_TASK REQUIREMENTS_
For the data below, tally how many lines contain "none" and answer only with that tally.

_AVAILABLE DATA_
+ + + + + + +
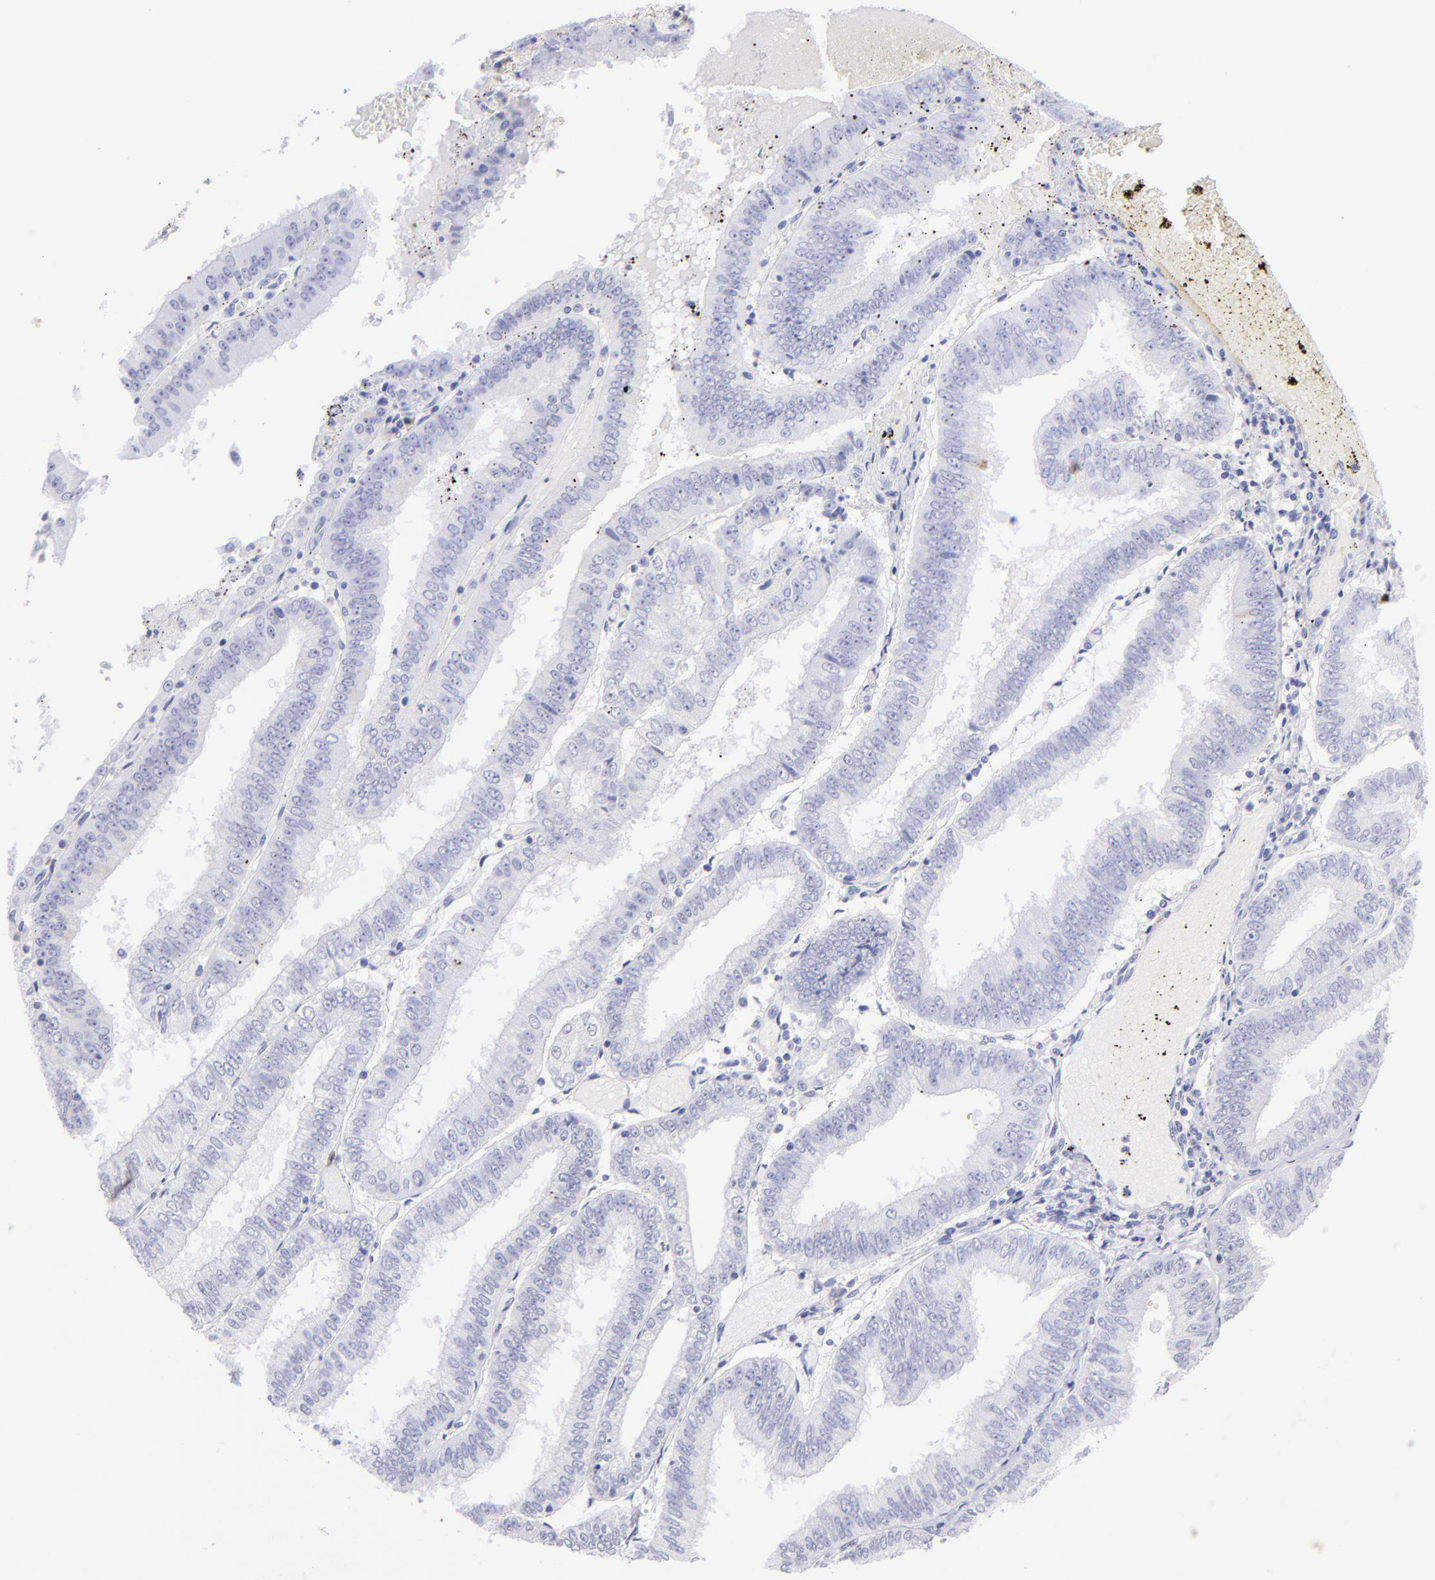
{"staining": {"intensity": "negative", "quantity": "none", "location": "none"}, "tissue": "endometrial cancer", "cell_type": "Tumor cells", "image_type": "cancer", "snomed": [{"axis": "morphology", "description": "Adenocarcinoma, NOS"}, {"axis": "topography", "description": "Endometrium"}], "caption": "High power microscopy micrograph of an immunohistochemistry micrograph of endometrial adenocarcinoma, revealing no significant expression in tumor cells.", "gene": "SLC1A2", "patient": {"sex": "female", "age": 66}}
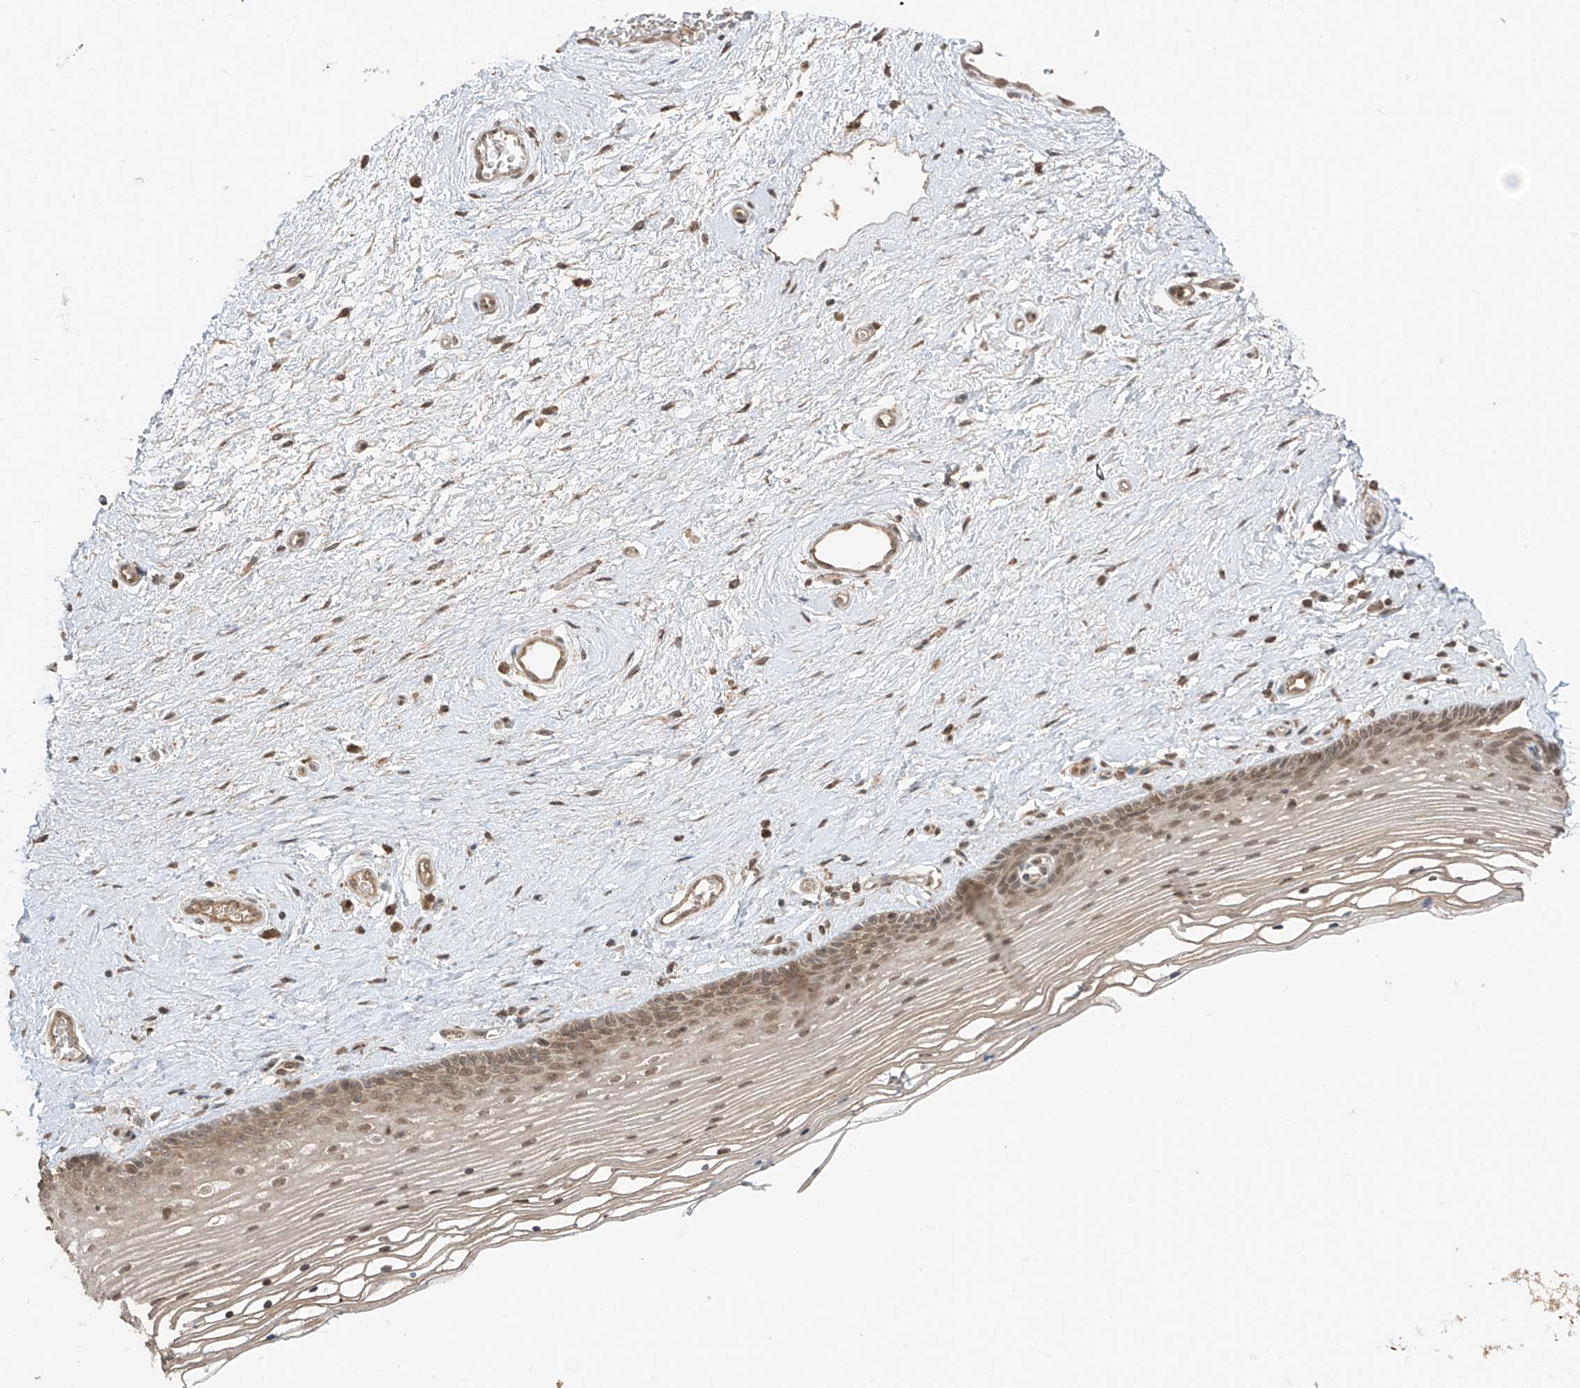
{"staining": {"intensity": "weak", "quantity": "25%-75%", "location": "cytoplasmic/membranous,nuclear"}, "tissue": "vagina", "cell_type": "Squamous epithelial cells", "image_type": "normal", "snomed": [{"axis": "morphology", "description": "Normal tissue, NOS"}, {"axis": "topography", "description": "Vagina"}], "caption": "Normal vagina exhibits weak cytoplasmic/membranous,nuclear expression in approximately 25%-75% of squamous epithelial cells, visualized by immunohistochemistry. The protein is shown in brown color, while the nuclei are stained blue.", "gene": "COLGALT2", "patient": {"sex": "female", "age": 46}}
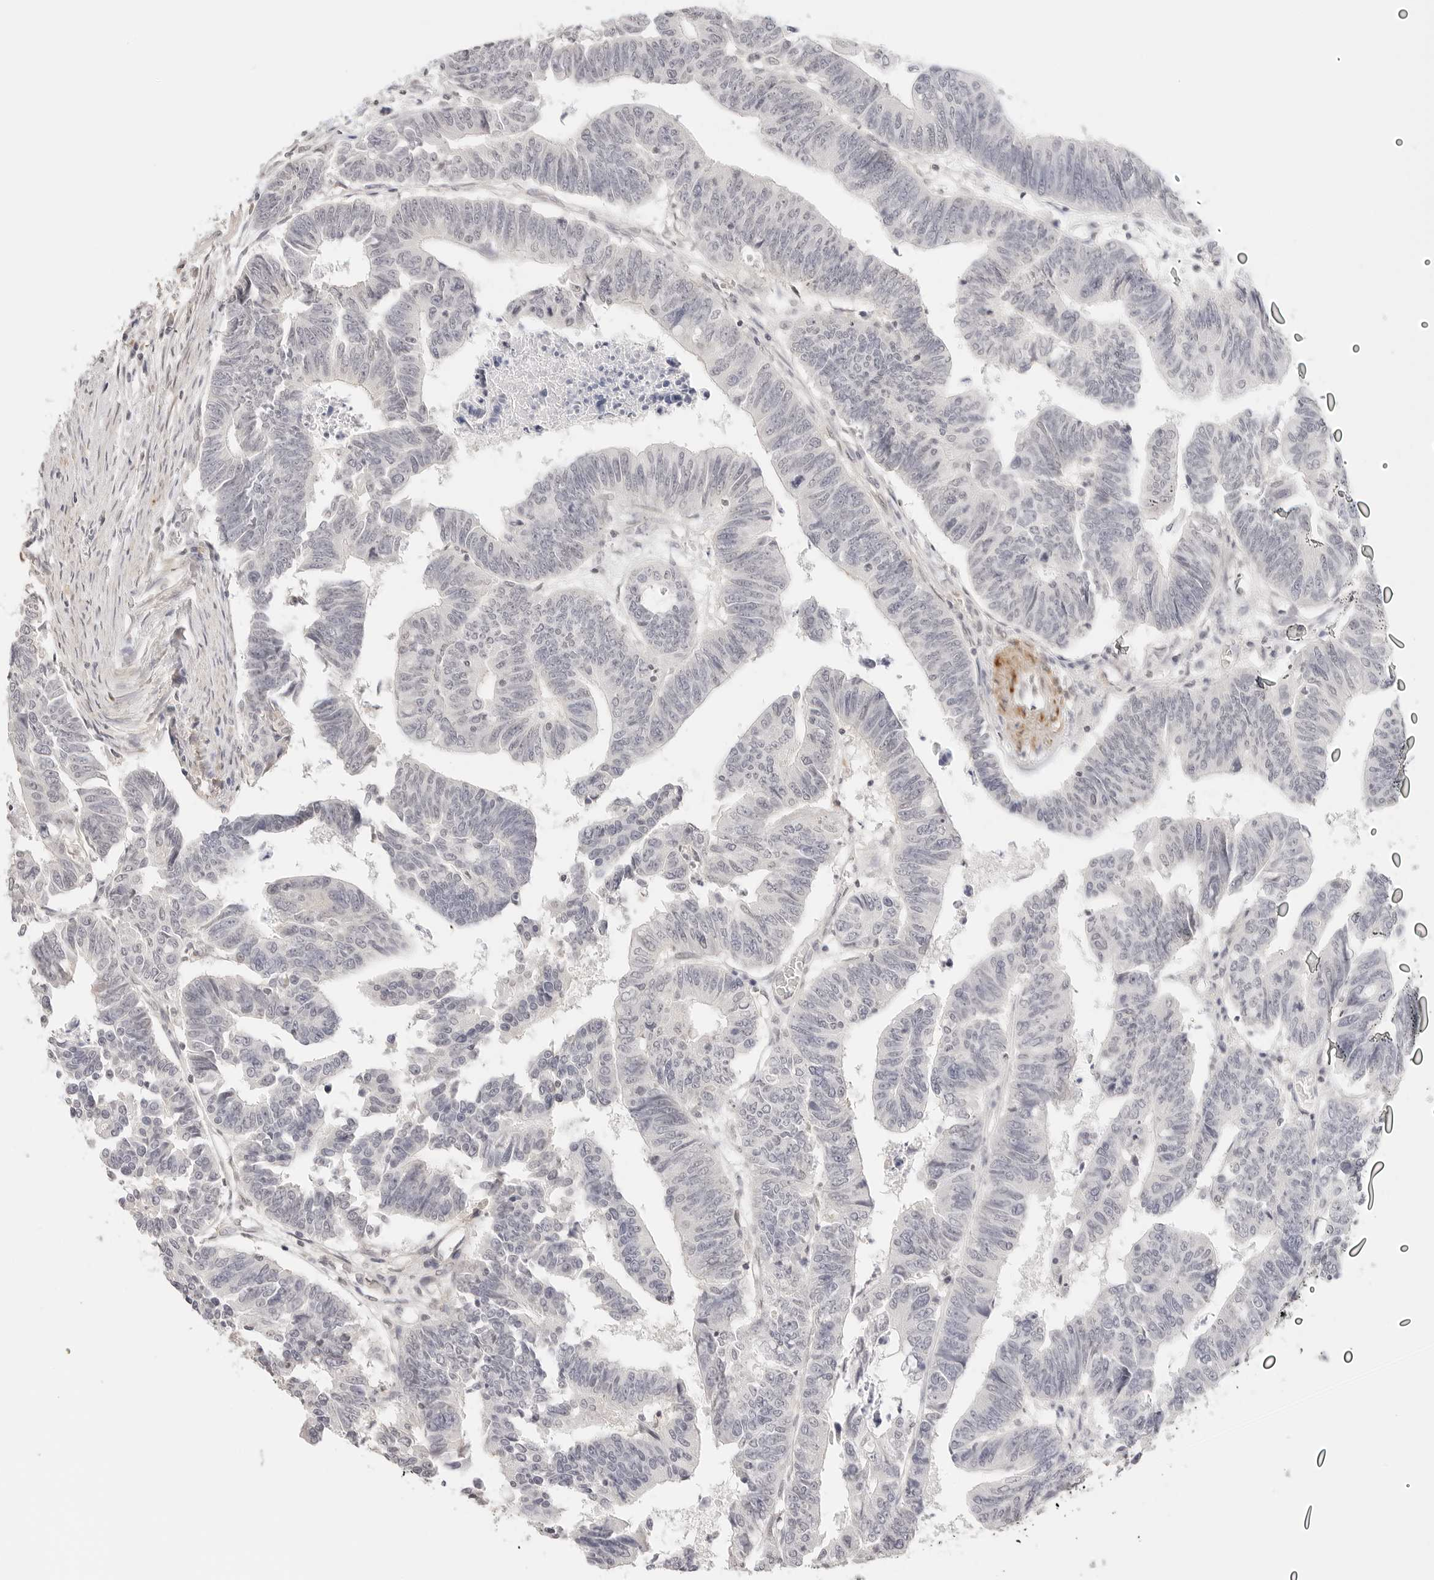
{"staining": {"intensity": "negative", "quantity": "none", "location": "none"}, "tissue": "colorectal cancer", "cell_type": "Tumor cells", "image_type": "cancer", "snomed": [{"axis": "morphology", "description": "Adenocarcinoma, NOS"}, {"axis": "topography", "description": "Rectum"}], "caption": "This is an immunohistochemistry (IHC) histopathology image of adenocarcinoma (colorectal). There is no expression in tumor cells.", "gene": "PCDH19", "patient": {"sex": "female", "age": 65}}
+ + + + + + +
_PROBLEM SOLUTION_
2